I look at this as a sort of linguistic de-escalation if you will. Reily Foods, Luzianne’s parent, did not need the feds breathing down the neck of the company over using tin, now forbidden, in its packaging but it also did not want to lose their loyal customer base over ‘cheapening’ the product by placing it in paper/cardboard.

Luzianne Tea. First use of word pkg. Tampa Times. July 1944

Newspapers were king back then and the savvy housewives were pinching every penny they could. As they scanned the daily for specials they homed in on pricing. That’s what led them to the market. And after arriving at the corner grocery to purchase their family provisions they were suddenly met with super attractive giveways. Goblet, pitchers, knives etc. .

By late 1944, Reily Foods was likely dealing with significant consumer fatigue. People were tired of ration books, tired of “substitute” packaging, and tired of the decline in perceived quality. Giving away glassware—a common promotion in New Orleans and across the South—served three strategic purposes:

When a customer holds a flimsy paperboard “pkg.” in one hand and a sturdy, high-quality glass in the other, their brain anchors the value of the transaction to the glass. It effectively masks the “cheapness” of the new container. You aren’t just buying tea in a box; you are acquiring a piece of glassware or a sturdy knife

Luzianne Tea giveaway. New Orleans States-Item. December 1944

Even though they were forced to use inferior packaging, Reily couldn’t afford to let Luzianne be perceived as a budget brand. By bundling the tea with glassware, they maintained their status as a premium product that gave the shopper a little extra luxury during a time of extreme austerity. It kept the brand feeling generous and “pro-consumer” while everyone else was struggling just to keep product on the shelves.

You don’t clamber out of small-town Louisiana and build a series of powerhouse grocery brands without being a savvy operator.

It is worth noting that while metal and paper were heavily restricted, the glass industry had a different set of supply dynamics. Many companies shifted to glass jars to package goods that were previously in tin. If Reily was promoting glassware, they were capitalizing on a material that was slightly more available—or at least more marketable—than the despised “wartime fiber” boxes.

Luzianne Tea tins, soon to be collectible. Times-Picayune. 1940

In a city like New Orleans, where loyalty to local brands was and is intense; competition (especially from national brands moving into the South) was fierce, this was a defensive maneuver. By offering a bonus with a local purchase, they kept the grocers happy (because it drove foot traffic) and kept the customers from switching to a national competitor that might not have had the local supply chain flexibility to offer those same perks.

Before 1942, a tea tin wasn’t just a container—it was a fixture in the kitchen. People kept them, reused them, displayed them. By 1944, once “pkg.” had fully taken over, the industry had quietly retrained the public to see the container as trash the moment the product was gone. That shift—from durable storage to disposable wrapper—is arguably where the modern convenience economy was born.

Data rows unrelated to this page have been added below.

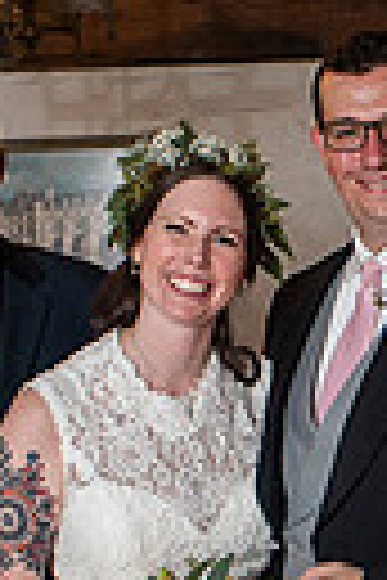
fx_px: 1564
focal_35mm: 97
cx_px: 409
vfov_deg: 20.8
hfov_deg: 13.8
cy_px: 461
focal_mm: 20
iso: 500
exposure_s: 1/80
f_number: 3.5
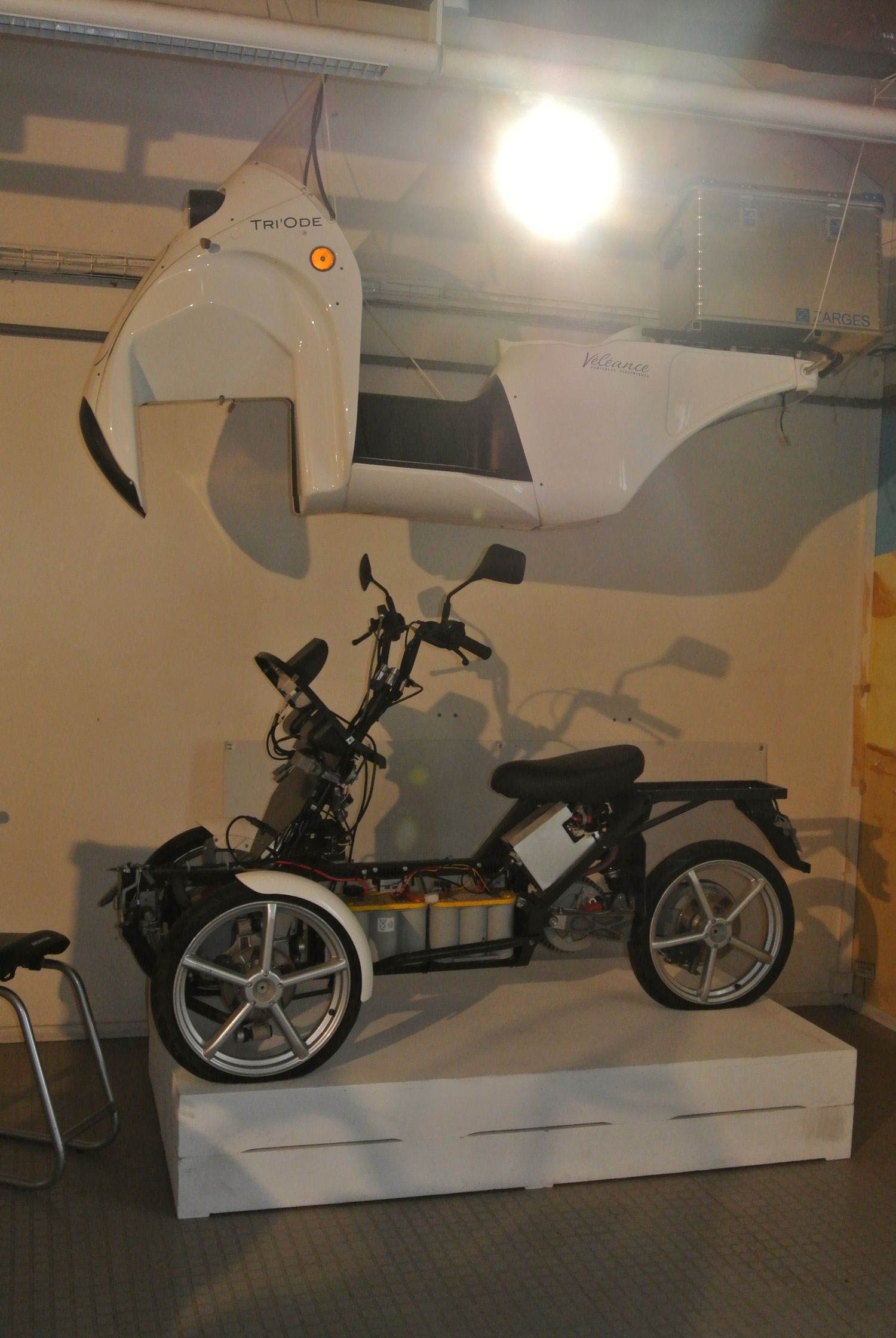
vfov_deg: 51.8
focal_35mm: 37
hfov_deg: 36.0
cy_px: 669
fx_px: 1377
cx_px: 448
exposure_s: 1/60
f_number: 4
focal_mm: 14
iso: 800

Luzianne Tea advertisement. Times-Picayune. July 1941

The “Pkg.” era of 1944 wasn’t just a temporary dip — it actually paved the way for the modern, fast-moving, disposable consumer age that followed in the 1950s and onward. Today the Luzianne brand is still a behemoth though the ornate tin packaging has been lost to the sands of time.

Reily Foods was the perfect testing ground. They didn’t just survive the war—they perfected the “low-cost/high-marketing” playbook. By pouring their ad spend into lifestyle (the glasses, the local pride) instead of the physical product itself, they showed a brand could untether itself from its packaging entirely. That’s a rule modern marketing still runs on, from Apple to Coca-Cola.

Nowadays an astute shopper may occasionally get lucky in a dusty old thrift store in Hattiesburg or Bayou Lafourche while more than a few New Orleans households already have a beloved antique Luzianne tin sitting on a shelf in their kitchen or pantry.

These tins have now been passed down through four generations of families since the mid-1940s and have achieved heirloom status alongside Bunny Matthews prints and Ernie K-Doe 45s.